NO WRITER ATTRIBUTED

Strange things happen in Washington when the Congress is in a hurry to adjourn. One of the more peculiar remnants of the hectic last days of the 85th Congress is a loyalty oath provision attached to the National Defense Education Act.

The amendment--pushed through by that old crusader Karl Mundt--requires that a recipient of Federal grants or loans under the act sign a loyalty oath, stating "that he does not believe in, and is not a member of and does not support any organization that believes in or teaches the overthrow of the United States Government by force or by any illegal or unconstitutional methods..."

The American Association of University Professors recently got around to protesting the oath requirement, branding it as "repugnant to our traditions," and urging its repeal by the incoming Congress. The old and valid arguments against loyalty provisions in educational aid maintain that such laws single out members of a specific professional group for unwarranted suspicion, but do not ever accomplish the purpose they seek. True subversives, of course, will have no qualms about signing a loyalty oath, but loyal citizens who sign are then open to what the AAUP characterizes as "the possibility of perjury prosecutions resting on vague allegations or improper and intimidating inquiries about their conduct and their beliefs."
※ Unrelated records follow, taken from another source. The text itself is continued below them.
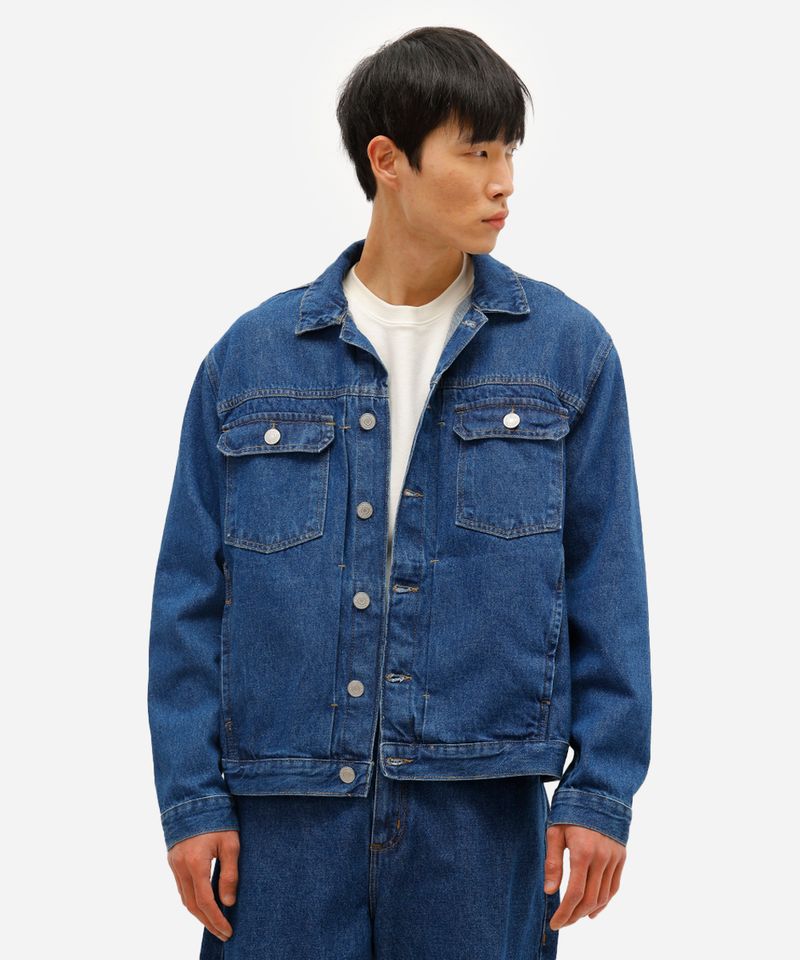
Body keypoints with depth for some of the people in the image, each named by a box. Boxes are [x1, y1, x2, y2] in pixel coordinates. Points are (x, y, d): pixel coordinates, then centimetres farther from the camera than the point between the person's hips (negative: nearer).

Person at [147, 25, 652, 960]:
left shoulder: (567, 349, 2)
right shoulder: (251, 356, 3)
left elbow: (608, 591, 2)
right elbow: (190, 594, 5)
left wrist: (599, 789, -3)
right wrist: (191, 798, 0)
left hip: (481, 810, 0)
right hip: (283, 809, 0)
Certainly, loyalty oaths or pledges of allegiance are out of place in a free society. But many universities receiving federal aid manage to survive despite them; Harvard, for example, will match a federal award for any deserving applicant who refuses to sign the oath. Not all schools, however, are as well-off as Harvard, and it is possible that funds could be unjustly withheld because of the loyalty oath requirement.
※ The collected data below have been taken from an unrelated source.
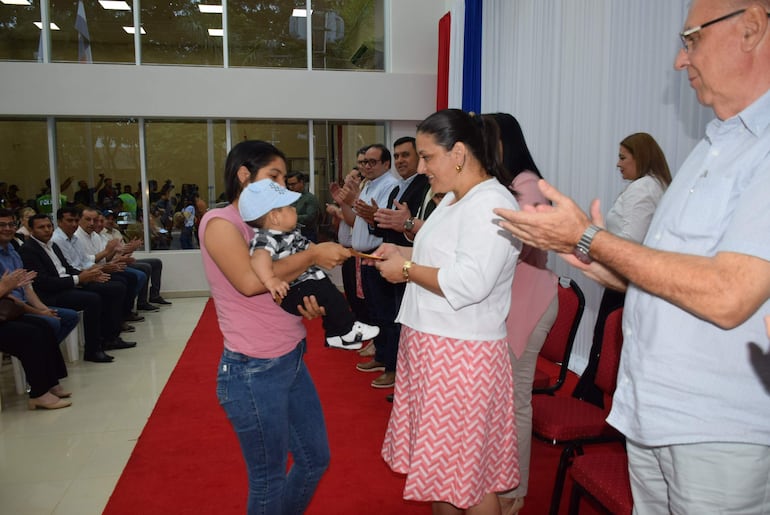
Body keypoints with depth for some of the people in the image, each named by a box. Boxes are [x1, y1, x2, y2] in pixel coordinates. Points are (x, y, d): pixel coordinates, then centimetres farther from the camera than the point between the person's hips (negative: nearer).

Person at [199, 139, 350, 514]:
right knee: (269, 478, 8)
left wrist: (308, 302, -6)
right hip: (254, 371, -8)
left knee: (315, 460, 19)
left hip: (292, 360, 9)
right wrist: (313, 255, -20)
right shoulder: (220, 222, -12)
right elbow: (250, 281, -28)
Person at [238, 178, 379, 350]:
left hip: (304, 283, 11)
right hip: (287, 293, -11)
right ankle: (347, 330, -3)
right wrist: (270, 279, -55)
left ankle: (335, 335, 29)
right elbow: (259, 257, -43)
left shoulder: (292, 233, 8)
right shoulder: (265, 239, -24)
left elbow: (307, 246, 23)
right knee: (326, 292, -21)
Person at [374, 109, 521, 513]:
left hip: (462, 355, -10)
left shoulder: (490, 204, -18)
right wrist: (404, 254, 7)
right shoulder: (454, 199, 14)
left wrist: (407, 270, -16)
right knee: (439, 462, 19)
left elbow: (469, 283, -27)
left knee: (469, 479, 5)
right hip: (431, 345, 10)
Loyalty oaths are now required of recipients of aid under both the National Defense Education Act and the National Science Foundation Act, which was passed at the height of the McCarthy scare when educators were too timid to protest such obnoxious provisions. The 86th Congress, which is scheduled to consider new educational aid legislation anyway, would do well to remove loyalty restrictions from both bills. Rather than aids to education, loyalty oaths are purposeless and dangerous hindrances to the spirit of the legislation containing them.